=== Provided information ===

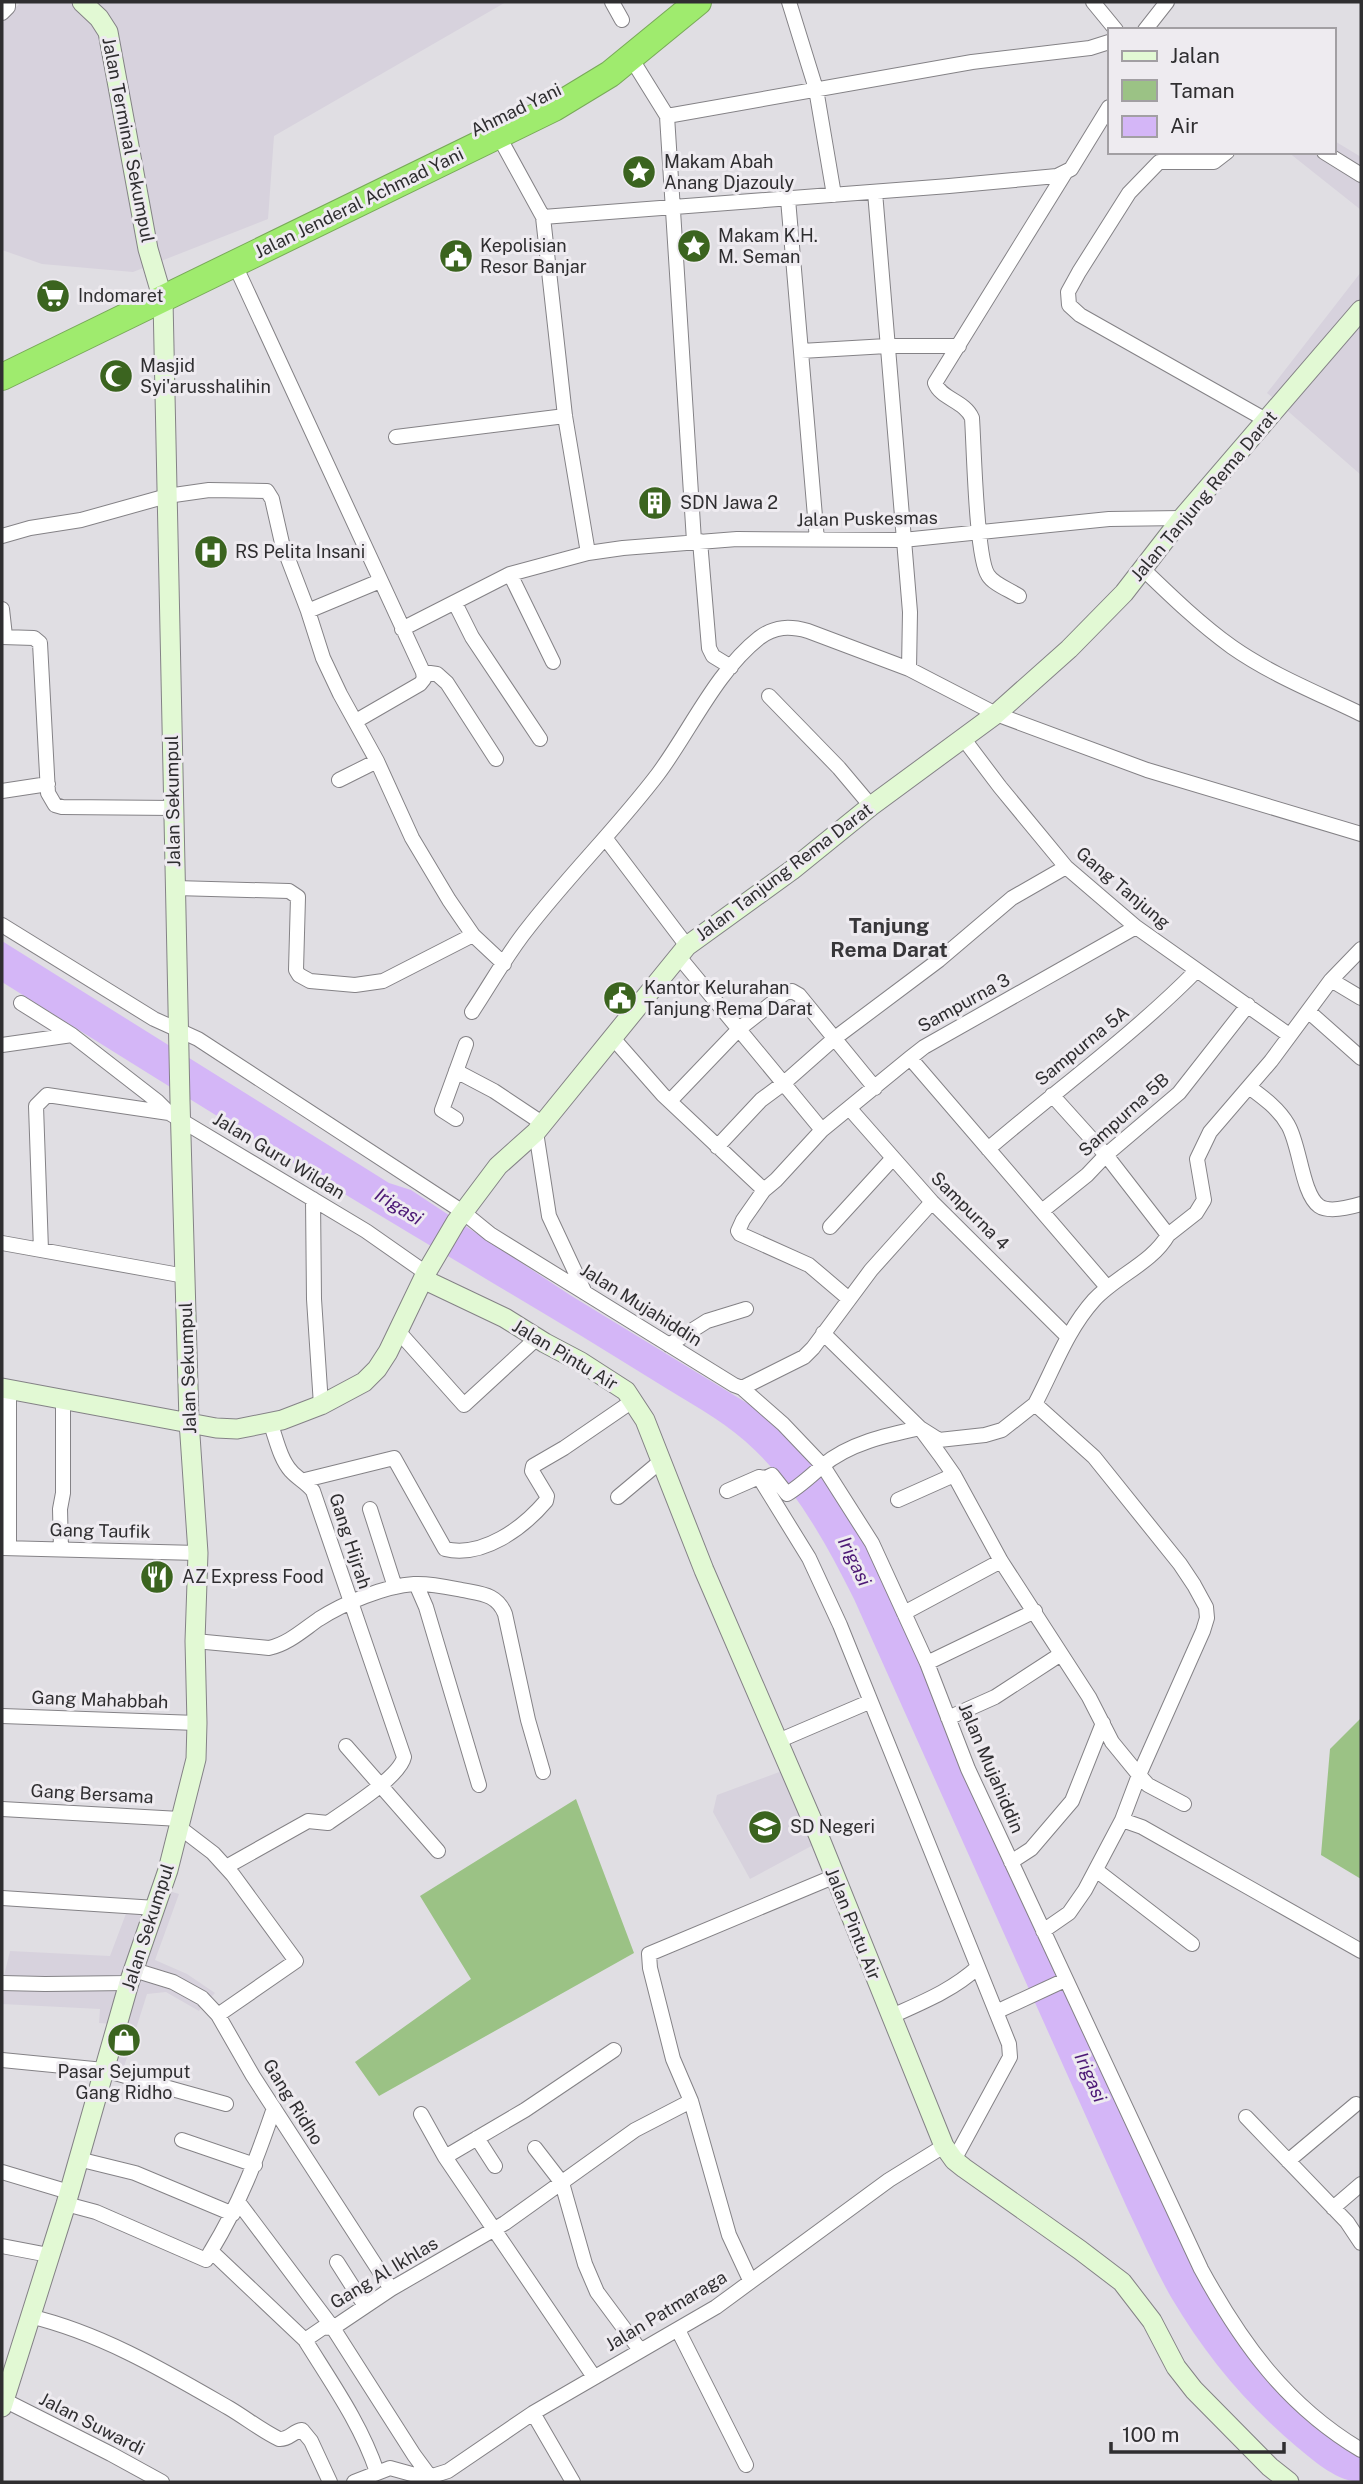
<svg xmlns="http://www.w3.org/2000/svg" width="1363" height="2484" viewBox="0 0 1363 2484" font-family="'Public Sans',sans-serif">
<rect width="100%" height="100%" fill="#e0dee3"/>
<!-- built -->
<path fill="#d7d2dd" d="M21,2H506L274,136L268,219L133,272L42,264L2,250V23Z
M1333,140L1361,157V210L1288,152H1333Z
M1361,272V475L1267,393Z
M782,1771L817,1843L750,1879L713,1812L717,1795Z
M166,1890L179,1894L155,1960L187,1974L215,1993L208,2000L138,1967Z
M127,1911H150L126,1979L4,1976L10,1951L110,1956Z
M136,1973L204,2003L199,2011L166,1992L147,1994L122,2073L108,2068Z
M124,1986L113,2024L99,2023L100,2009L2,2004L5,1987Z"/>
<!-- green -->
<path fill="#9bc285" d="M1361,1718V1879L1321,1855L1330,1749Z
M576,1799L634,1953L379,2096L355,2062L471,1979L420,1896Z"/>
<!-- water -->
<path fill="#d4b6f7" d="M2,941L389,1183L411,1190L570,1295L768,1416L813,1459L859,1528L1160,2193L1264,2370L1361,2450V2482C1338,2482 1315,2462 1297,2447C1245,2403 1206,2356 1171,2297C1155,2269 1142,2239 1128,2210L854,1599C826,1543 794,1484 745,1441C719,1418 686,1401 656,1382C594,1343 531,1306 468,1268C311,1175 157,1079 2,982Z"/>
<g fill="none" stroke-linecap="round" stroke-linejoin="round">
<!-- street casing -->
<g stroke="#848286" stroke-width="16">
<path id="street" d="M612,2L622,20
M789,2L816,89L834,195
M1093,2L1116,30
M2,13L8,7V2
M1145,30L1167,2
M631,58L667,116
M498,135L543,217L565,416L588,553
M1227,152L1214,162H1159L1129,193L1079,272L1068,292L1069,305L1080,315L1266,420
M1324,152L1361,175
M875,192L910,612L909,669
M788,199L817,540
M543,217L949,186L1057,176L1071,169L1109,107
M235,265L423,672L424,679L420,684L356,721
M801,351L887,346H959
M396,437L565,416
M2,536L30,528L81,520L167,496L209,490L267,491L272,499L282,543L308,611L323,658L340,694L377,761
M694,541L667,116L972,62L1090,48L1109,42
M700,541L709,648L713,656L731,667
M1143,569C1172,597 1200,624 1232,647C1272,675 1318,693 1361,714
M510,574L553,662
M1019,596C1010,590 993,584 988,575C976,558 974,446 972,418C965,401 941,399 935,383L1065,173
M455,603L472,637L540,739
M2,609L5,636
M308,611L380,581
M402,629L510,574L588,553L623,548L737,539L903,540L1109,519L1182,518
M2,637L34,638L40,643L48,793L55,805L62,807L174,808
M423,672L437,674L447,683L496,759
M769,696L839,768L871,806
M963,738L1000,787L1066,867L1136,927L1289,1035
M339,780L377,761L412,838L449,900L473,935L504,964
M2,791L48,784
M606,839L687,946
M175,888L289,891L298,897L296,970L299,975L310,981L355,985L383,981L473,935
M2,925L154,1019L198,1039L463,1212L490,1234L734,1385L742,1388L783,1424L823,1466L872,1543L927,1663L968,1769L1201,2269C1242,2344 1287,2406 1361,2450
M680,958L822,1130
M1331,980L1361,998
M21,1003L72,1035
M1308,1011L1361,1058
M472,1012C490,985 507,954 528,928C569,875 617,828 658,774C690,731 716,672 759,638C775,626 790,626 808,631L909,669L996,714L1147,770L1361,834
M612,1037L663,1095L764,1190
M2,1045L72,1035L157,1101L169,1113
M910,1058L1107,1287
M456,1071L494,1091L542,1123
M1249,1087C1264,1098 1279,1109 1288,1125C1300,1145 1302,1194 1319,1206C1329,1213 1351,1207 1361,1204
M1052,1095L1106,1155L1168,1235C1152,1263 1116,1276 1094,1300C1067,1330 1054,1368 1035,1404L1094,1457L1180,1564L1194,1585L1206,1607L1207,1618L1203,1631L1139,1775L1148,1785L1184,1804
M670,1101L739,1029L785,993L792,991L799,995L875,1088
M850,1109L932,1202L1067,1336
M456,1119L442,1110L466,1044
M536,1132L549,1216L585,1293
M717,1147L761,1100L784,1083L835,1038L939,960L1012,898L1066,867
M988,1149C1058,1089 1133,1035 1197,970
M313,1199L314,1299L321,1405
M1042,1211L1087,1175L1106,1155L1179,1093L1248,1005
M830,1227L893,1158
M1168,1235L1196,1213L1204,1200L1197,1159L1210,1132L1271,1061L1331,980L1361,949
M2,1243L185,1276
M41,1250L36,1106L47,1095L169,1113L366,1231L426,1273
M849,1299L809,1265L740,1234L738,1231L743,1220L764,1190L776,1180L822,1130L910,1058L924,1047L1136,927
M398,1331L464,1405L537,1338
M823,1333L920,1428L940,1455L954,1475L1001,1561L1089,1697L1112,1742L1139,1775L1122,1820
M669,1345L707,1321L746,1309
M742,1388L804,1357L813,1348L871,1270L932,1202
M759,1477L809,1558L840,1625L1009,2044L1010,2057L954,2160
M305,1480L394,1458L445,1549C483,1558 523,1528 546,1501L547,1496L532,1471L533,1466L564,1448L634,1400
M727,1491L759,1477L766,1478L772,1475L787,1494C800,1486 811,1476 822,1466C849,1443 887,1435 920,1428L939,1440L985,1435L1002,1430L1035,1404
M618,1497L661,1461
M898,1500L954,1475
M370,1509L395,1587
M2,1548L198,1553
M9,1548V1389
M61,1549L60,1509L63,1493V1398
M416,1584L426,1607L479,1785
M904,1613L1001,1561
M195,1641L269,1648C288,1644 303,1630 319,1619C344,1603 385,1586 414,1584C430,1583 447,1587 462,1590C482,1594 497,1594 505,1614L528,1720L543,1772
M927,1663L1035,1611
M2,1716L197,1723
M948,1718L995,1697L1061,1654
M778,1741L869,1702
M346,1746L438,1851
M2,1809L180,1819
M179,1827L213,1853L233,1875L296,1961L218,2015
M1011,1862L1031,1849L1072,1801L1103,1723
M226,1867L308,1821L328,1823C346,1810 400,1777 404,1757L313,1491C306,1482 298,1479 291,1471C280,1459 276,1438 270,1422
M1096,1870L1192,1944
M2,1898L156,1908
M1043,1931L1069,1913L1085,1890L1122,1820L1142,1827L1361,1951
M134,1970L173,1982L202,1998L218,2015L253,2076L391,2289
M2,1983L45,1984L129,1983
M996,2012L1065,1980
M892,2016C923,2002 953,1990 978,1967
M2,2060L104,2070L226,2104
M421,2114L445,2157L594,2377
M1246,2117L1347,2222L1361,2243
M477,2138L495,2166
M182,2140L255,2165
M535,2148L562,2183L585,2264L597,2292L640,2350
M445,2157L525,2110L614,2050
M78,2159L135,2173L233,2214
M1288,2161L1356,2104
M2,2172L69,2192
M239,2203L333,2328L414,2455L431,2478
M66,2204L96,2212L206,2260L211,2251L305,2340L324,2327L333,2328L391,2289L505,2223L635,2130L691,2101
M1333,2208L1361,2184
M2,2246L49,2255
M211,2251C240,2203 256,2161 274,2108
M337,2262L365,2306
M750,2280L729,2235L691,2101L673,2059L650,1968L649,1954L833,1877
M29,2316C101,2333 165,2371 229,2408C246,2418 262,2431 279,2439C289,2440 293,2431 302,2430L311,2441L330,2482
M678,2330L746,2465
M305,2340C331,2382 361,2424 377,2472
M4,2400L111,2454L162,2482
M533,2413L573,2482
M354,2482L390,2468L426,2478L448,2471L533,2413L716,2307L889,2180L944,2146"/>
</g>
<!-- secondary casing -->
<g stroke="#848286" stroke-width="21">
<path id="secondary" d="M423,1279L505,1318L545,1343L581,1362L626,1391L645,1420L704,1570L818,1834L944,2146L954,2160L964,2168L1080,2250L1122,2282L1152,2321L1176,2367L1194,2390L1270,2467L1289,2482
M2,1388L216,1428L237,1429L282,1420L321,1405L364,1382L377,1369L388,1352L426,1273L456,1222L498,1166L536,1132L687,946L792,870L871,806L996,714L1069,649L1124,593L1182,518L1361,310
M2,2407L66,2204L129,1983L168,1870L196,1759L197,1723L195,1641L198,1553L189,1421L180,1101L163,300L148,249L108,32L99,18L82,2"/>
</g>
<!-- highway casing -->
<g stroke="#78a958" stroke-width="28">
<path id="highway" d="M2,377L554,108L610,74L698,2"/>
</g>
<!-- street -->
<use href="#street" stroke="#fff" stroke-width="14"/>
<!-- secondary -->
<use href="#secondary" stroke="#e2f9d4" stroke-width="19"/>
<!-- highway -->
<use href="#highway" stroke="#9feb6e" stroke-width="26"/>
</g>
<!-- icons -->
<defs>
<g id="sight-disc" transform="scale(1.75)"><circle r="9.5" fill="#3b641f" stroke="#eeebf0"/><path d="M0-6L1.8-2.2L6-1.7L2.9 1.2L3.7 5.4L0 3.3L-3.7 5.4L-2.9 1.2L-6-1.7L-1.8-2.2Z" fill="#fff"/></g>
<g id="civic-disc" transform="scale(1.75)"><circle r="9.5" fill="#3b641f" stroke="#eeebf0"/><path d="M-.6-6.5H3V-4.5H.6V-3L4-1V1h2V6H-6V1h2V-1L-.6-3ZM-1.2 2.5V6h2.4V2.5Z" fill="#fff"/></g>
<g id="supermarket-disc" transform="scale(1.75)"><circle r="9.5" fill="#3b641f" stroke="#eeebf0"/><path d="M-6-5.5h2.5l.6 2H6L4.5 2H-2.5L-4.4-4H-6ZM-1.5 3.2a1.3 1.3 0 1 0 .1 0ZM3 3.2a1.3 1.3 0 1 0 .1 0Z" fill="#fff"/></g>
<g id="mosque-disc" transform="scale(1.75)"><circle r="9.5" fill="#3b641f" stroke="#eeebf0"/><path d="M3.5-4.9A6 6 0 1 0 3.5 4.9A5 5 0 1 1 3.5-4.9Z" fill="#fff"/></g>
<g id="building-disc" transform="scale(1.75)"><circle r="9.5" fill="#3b641f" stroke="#eeebf0"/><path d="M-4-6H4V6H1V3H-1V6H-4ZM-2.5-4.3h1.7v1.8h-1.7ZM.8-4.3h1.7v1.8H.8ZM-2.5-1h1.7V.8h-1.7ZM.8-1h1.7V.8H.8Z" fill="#fff"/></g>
<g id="hospital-disc" transform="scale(1.75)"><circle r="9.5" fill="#3b641f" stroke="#eeebf0"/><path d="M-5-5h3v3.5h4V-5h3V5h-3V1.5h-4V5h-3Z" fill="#fff"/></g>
<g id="restaurant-disc" transform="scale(1.75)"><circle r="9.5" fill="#3b641f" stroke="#eeebf0"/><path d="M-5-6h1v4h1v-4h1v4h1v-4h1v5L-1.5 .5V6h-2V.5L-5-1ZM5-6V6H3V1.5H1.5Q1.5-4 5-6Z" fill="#fff"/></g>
<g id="school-disc" transform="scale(1.75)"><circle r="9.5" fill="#3b641f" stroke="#eeebf0"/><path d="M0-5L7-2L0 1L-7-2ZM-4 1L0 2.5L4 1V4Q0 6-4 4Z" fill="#fff"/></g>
<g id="shop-disc" transform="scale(1.75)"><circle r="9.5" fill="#3b641f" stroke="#eeebf0"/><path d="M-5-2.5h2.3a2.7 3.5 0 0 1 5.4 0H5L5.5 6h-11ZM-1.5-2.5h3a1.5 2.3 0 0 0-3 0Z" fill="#fff"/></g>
</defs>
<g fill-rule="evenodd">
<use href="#sight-disc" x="639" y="172"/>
<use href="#sight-disc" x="694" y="246"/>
<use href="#civic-disc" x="456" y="256"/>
<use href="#supermarket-disc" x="53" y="296"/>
<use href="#mosque-disc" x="116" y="376"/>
<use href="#building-disc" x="655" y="503"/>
<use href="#hospital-disc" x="211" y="552"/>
<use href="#civic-disc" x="620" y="998"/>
<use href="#restaurant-disc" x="157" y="1577"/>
<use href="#school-disc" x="765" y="1827"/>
<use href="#shop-disc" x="124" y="2040"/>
</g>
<g text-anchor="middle" stroke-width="6" stroke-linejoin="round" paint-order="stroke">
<!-- street labels -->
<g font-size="18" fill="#2f2e30" stroke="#eeebf0">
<text transform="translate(516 110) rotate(-26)" y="6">Ahmad Yani</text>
<text transform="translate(128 140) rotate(79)" y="6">Jalan Terminal Sekumpul</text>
<text transform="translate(359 203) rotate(-26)" y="6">Jalan Jenderal Achmad Yani</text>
<text transform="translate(1204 496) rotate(-50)" y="6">Jalan Tanjung Rema Darat</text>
<text transform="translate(867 519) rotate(-1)" y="6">Jalan Puskesmas</text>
<text transform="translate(173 801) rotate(-91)" y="6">Jalan Sekumpul</text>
<text transform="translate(784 872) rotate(-37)" y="6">Jalan Tanjung Rema Darat</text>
<text transform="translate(1123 888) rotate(40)" y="6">Gang Tanjung</text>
<text transform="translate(964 1003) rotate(-29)" y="6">Sampurna 3</text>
<text transform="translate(1082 1046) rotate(-39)" y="6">Sampurna 5A</text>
<text transform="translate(1124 1115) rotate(-42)" y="6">Sampurna 5B</text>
<text transform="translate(279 1156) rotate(31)" y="6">Jalan Guru Wildan</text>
<text transform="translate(970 1211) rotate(45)" y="6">Sampurna 4</text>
<text transform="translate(641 1305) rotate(32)" y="6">Jalan Mujahiddin</text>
<text transform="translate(565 1355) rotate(31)" y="6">Jalan Pintu Air</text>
<text transform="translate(188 1368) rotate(-92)" y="6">Jalan Sekumpul</text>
<text transform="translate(100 1531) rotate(1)" y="6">Gang Taufik</text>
<text transform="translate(350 1541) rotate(72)" y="6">Gang Hijrah</text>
<text transform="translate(100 1700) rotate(2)" y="6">Gang Mahabbah</text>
<text transform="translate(991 1768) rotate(67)" y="6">Jalan Mujahiddin</text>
<text transform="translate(92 1794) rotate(3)" y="6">Gang Bersama</text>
<text transform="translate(853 1924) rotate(68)" y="6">Jalan Pintu Air</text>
<text transform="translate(148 1927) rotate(-72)" y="6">Jalan Sekumpul</text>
<text transform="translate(293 2102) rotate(58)" y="6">Gang Ridho</text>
<text transform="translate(384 2273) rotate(-31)" y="6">Gang Al Ikhlas</text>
<text transform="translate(666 2311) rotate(-31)" y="6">Jalan Patmaraga</text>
<text transform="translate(92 2424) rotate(27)" y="6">Jalan Suwardi</text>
</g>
<!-- poi labels -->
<g font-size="18" fill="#2f2e30" stroke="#eeebf0" text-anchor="start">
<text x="664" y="168">Makam Abah<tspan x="664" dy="21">Anang Djazouly</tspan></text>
<text x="718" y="242">Makam K.H.<tspan x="718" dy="21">M. Seman</tspan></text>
<text x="480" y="252">Kepolisian<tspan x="480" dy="21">Resor Banjar</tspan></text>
<text x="78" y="302">Indomaret</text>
<text x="140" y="372">Masjid<tspan x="140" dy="21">Syi'arusshalihin</tspan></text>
<text x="680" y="509">SDN Jawa 2</text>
<text x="235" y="558">RS Pelita Insani</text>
<text x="644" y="994">Kantor Kelurahan<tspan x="644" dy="21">Tanjung Rema Darat</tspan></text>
<text x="182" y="1583">AZ Express Food</text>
<text x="790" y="1833">SD Negeri</text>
<text x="124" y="2078" text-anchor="middle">Pasar Sejumput<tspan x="124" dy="21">Gang Ridho</tspan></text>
</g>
<!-- water labels -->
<g font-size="19" font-style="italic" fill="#4c1875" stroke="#eeebf0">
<text transform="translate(399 1206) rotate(32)" y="7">Irigasi</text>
<text transform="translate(855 1561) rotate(64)" y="7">Irigasi</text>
<text transform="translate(1091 2077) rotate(66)" y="7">Irigasi</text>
</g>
<!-- quarter labels -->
<g font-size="21" font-weight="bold" fill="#373639" stroke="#eeebf0">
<text x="889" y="933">Tanjung<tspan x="889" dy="24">Rema Darat</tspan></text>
</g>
</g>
<!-- border -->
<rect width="1363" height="2484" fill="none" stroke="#2f2e30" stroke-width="7"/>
<!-- legend -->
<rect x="1108" y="28" width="228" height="126" fill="#eeebf0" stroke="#a29fa3" stroke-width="2"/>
<rect x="1122" y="51" width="35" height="10" fill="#e2f9d4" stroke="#a29fa3" stroke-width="2"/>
<text x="1170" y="63" font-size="21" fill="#2f2e30">Jalan</text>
<rect x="1122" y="80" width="35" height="21" fill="#9bc285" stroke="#a29fa3" stroke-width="2"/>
<text x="1170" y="98" font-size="21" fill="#2f2e30">Taman</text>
<rect x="1122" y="116" width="35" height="21" fill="#d4b6f7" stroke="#a29fa3" stroke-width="2"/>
<text x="1170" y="133" font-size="21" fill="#2f2e30">Air</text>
<!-- scale -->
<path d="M1111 2442v10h173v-10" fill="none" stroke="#2f2e30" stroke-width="3.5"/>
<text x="1122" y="2442" font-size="21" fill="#2f2e30" stroke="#eeebf0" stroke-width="5" paint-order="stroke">100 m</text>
</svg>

===

**Activity**
From the data above, copy each line where the string "linejoin" appears.

**Exercise result**
<g fill="none" stroke-linecap="round" stroke-linejoin="round">
<g text-anchor="middle" stroke-width="6" stroke-linejoin="round" paint-order="stroke">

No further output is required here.